#SurvivorStories: How I Learned the Meaning of Courage

 

It was a cold morning on January 16th 2018, when I entered a Michigan courtroom. I didn’t know what to expect. There was TV cameras, photographers, and reporters that filled up every empty space lining the walls. I was so scared but so numb that I did not realize that my word would be broadcasted across the United States and the world. I was focused on one thing... justice.

I was the 11th woman to give an impact statement against Larry Nassar. We were allowed to have a family member/friend come to the podium to help give support during the impact statement. My mom was sitting with me and I wavered until the very last moment when my name was called. I motioned for my mom to stay seated. I wanted Larry to just see me, see that I survived, see that I became a strong woman, see that I was helping him never see the light of day again. The surroundings became a blur as I focused on the words I was saying to a man that abused me for four years. As frightening as it sounds now, it felt like it was just he and I in the room, but he was shackled and could no longer hurt me.

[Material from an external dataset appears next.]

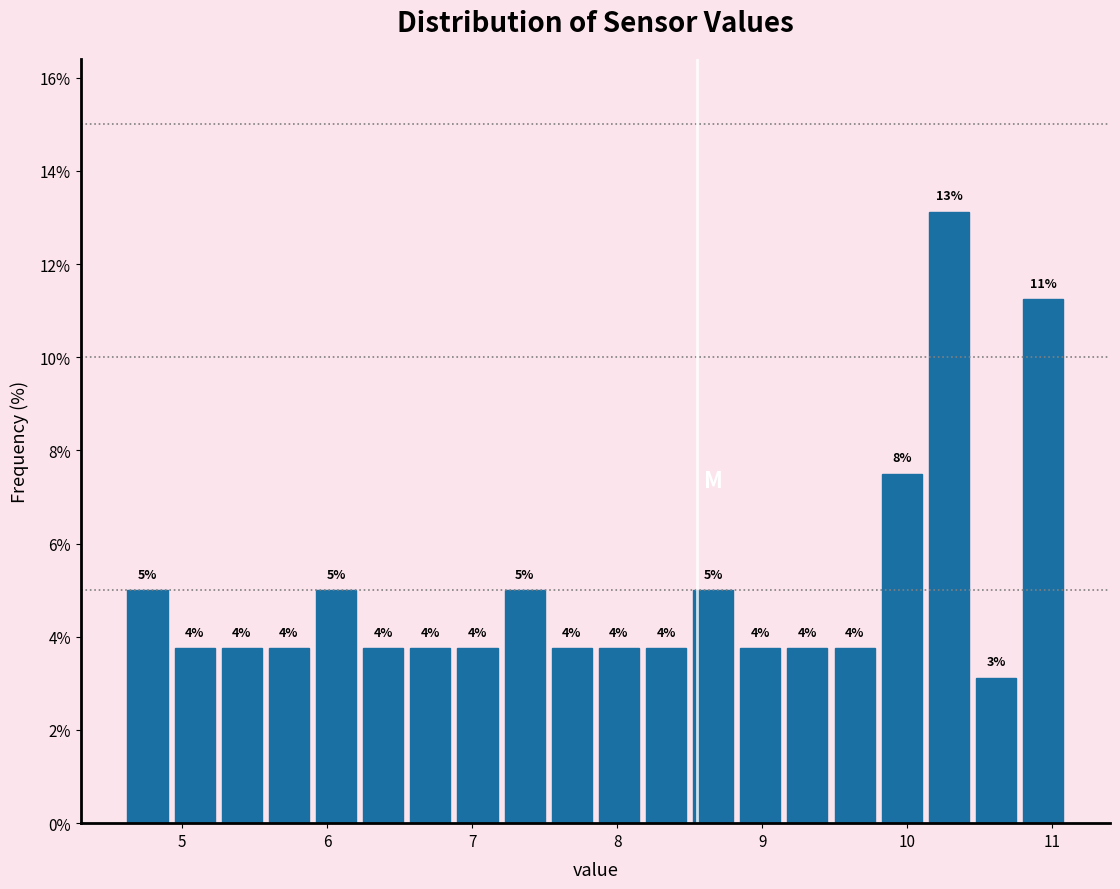

Around what value on the x-axis is the tallest bar? Give the approximate position of its centre, as read against the axis.

10.3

After I was done speaking, the amazing judge Aquilina called for a recess. I received hugs from my mom and other survivors, who would soon become my sister survivors, a lifeline that I still count on to this day. My mom and I left the courtroom and headed to a designated room just for survivors and support people. Andrea Munford, the lead investigator on the case, was in the stairwell and she said to me that after I spoke she wanted to stand up and yell ‘boom, mic drop.’ I laughed, and at that point started to realize that my words might have impacted others.

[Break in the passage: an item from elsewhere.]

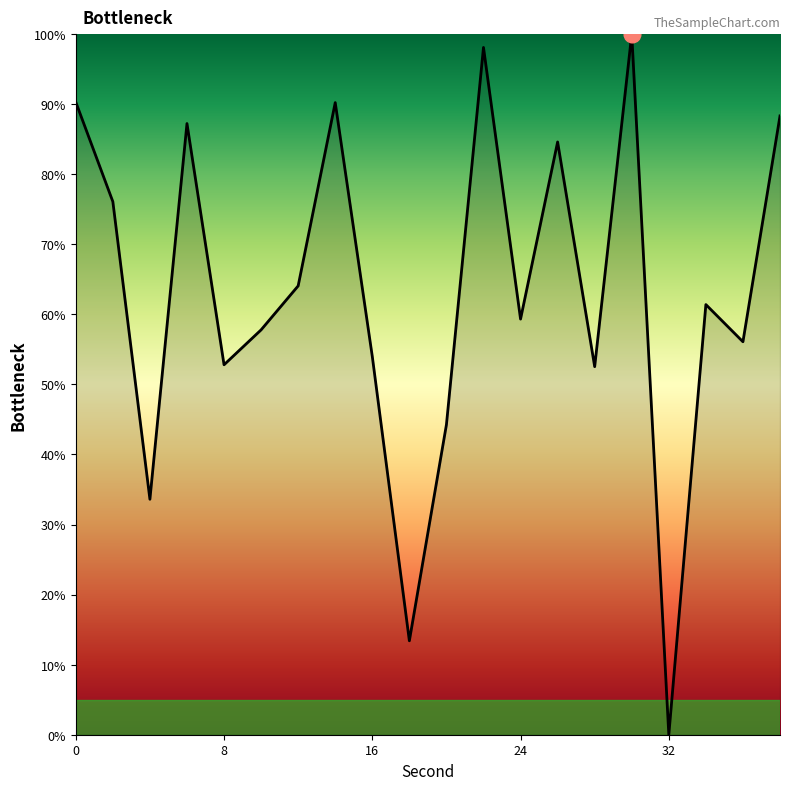

What is the difference between the maximum and minimum values?

100.0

The preceding days and weeks I received messages and emails from complete strangers, friends, and others who I had fallen out of touch with years ago. They called me courageous, an inspiration and a hero, but I never felt like any of those things.  The sister survivors were then honored with the Foundation for Global Sports Development’s Global Sports Humanitarian award, the ESPN Arthur Ashe Courage Award, and the Glamour magazine Women of the Year Award.

It is still difficult for me to say my actions on January 16th were courageous, but that’s what courage is: Strength in the face of pain.